Machine Learning Classification Model based on the Decision Tree Algorithm using UCI Heart Disease Dataset.
The primary goal of this project is to utilize patient attributes to predict whether an individual has a heart condition. Additionally, we aim to gain insights from the dataset that can aid in comprehending the problem better.
The dataset utilized in this project is multivariate, containing a variety of distinct mathematical or statistical variables for analysis.
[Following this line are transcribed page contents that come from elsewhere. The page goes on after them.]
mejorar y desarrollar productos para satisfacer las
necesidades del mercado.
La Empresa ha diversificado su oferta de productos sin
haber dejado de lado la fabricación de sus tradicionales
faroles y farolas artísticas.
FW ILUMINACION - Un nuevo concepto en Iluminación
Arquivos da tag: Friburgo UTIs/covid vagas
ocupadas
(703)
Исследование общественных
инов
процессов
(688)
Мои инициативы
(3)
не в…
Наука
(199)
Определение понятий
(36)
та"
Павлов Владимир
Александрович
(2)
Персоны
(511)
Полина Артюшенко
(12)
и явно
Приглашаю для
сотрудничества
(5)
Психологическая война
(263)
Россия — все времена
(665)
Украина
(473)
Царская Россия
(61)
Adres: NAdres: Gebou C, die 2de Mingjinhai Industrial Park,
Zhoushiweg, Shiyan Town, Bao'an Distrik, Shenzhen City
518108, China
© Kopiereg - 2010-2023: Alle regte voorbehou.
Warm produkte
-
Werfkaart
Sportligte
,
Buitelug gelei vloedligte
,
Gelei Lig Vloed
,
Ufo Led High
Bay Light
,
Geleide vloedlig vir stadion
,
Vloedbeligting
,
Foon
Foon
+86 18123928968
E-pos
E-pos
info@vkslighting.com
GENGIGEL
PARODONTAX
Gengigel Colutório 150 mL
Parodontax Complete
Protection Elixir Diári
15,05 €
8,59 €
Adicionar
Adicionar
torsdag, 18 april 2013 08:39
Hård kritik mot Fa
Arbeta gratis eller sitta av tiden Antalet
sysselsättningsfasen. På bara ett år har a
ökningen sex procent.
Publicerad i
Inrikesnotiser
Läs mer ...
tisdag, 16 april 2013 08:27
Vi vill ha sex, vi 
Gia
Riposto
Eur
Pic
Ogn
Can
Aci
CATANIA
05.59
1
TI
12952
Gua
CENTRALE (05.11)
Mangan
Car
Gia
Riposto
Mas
It consists of 606 rows and 16 columns.
- Age: Age of the patient in years.
- Gender: Gender of the patient (Male/Female).
- Chest Pain Type (cp): [Typical Angina, Atypical Angina, Non-anginal, Asymptomatic].
- Resting Blood Pressure (trestbps): Blood pressure at rest (in mm Hg on admission).
- Serum Cholesterol (chol): Serum cholesterol level in mg/dl.
- Fasting Blood Sugar (fbs): Fasting blood sugar level (> 120 mg/dl).
- Resting Electrocardiographic Results (restecg): [Normal, ST-T Abnormality, LV Hypertrophy].
- Maximum Heart Rate (thalach): Maximum heart rate achieved.
- Exercise-Induced Angina (exang): Presence of exercise-induced angina (True/False).
- ST Depression (oldpeak): ST depression induced by exercise relative to rest.
- Slope of the Peak Exercise ST Segment (slope).
- Number of Major Vessels (ca): Number of major vessels colored by fluoroscopy (0-3).
- Thalassemia Type (thal): [Normal, Fixed Defect, Reversible Defect].
- Target: Predicted attribute (presence of heart disease).
A decision tree is a supervised learning algorithm that employs a tree-like structure to make predictions based on input data. It partitions data into branches and assigns outcomes to leaf nodes.
Decision trees are employed for classification and regression tasks, producing accurate, efficient, and easily interpretable models.
- Language: Python 3.11.4
- Library: scikit-learn (sklearn)
This project aims to construct a model that aids in identifying cardiac conditions using patient attributes, showcasing the efficacy and interpretability of the decision tree algorithm.